Reproduisez telles quelles, s'il vous plaît, toutes les lignes des entrées ci-dessous.

Entrées d'une collection:
::::::

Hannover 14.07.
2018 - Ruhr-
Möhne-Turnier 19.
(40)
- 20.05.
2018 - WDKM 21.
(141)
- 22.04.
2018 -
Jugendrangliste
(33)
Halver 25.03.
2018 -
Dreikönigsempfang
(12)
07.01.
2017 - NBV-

::::::

RÉPONSE |
Hannover 14.07.
2018 - Ruhr-
Möhne-Turnier 19.
(40)
- 20.05.
2018 - WDKM 21.
(141)
- 22.04.
2018 -
Jugendrangliste
(33)
Halver 25.03.
2018 -
Dreikönigsempfang
(12)
07.01.
2017 - NBV-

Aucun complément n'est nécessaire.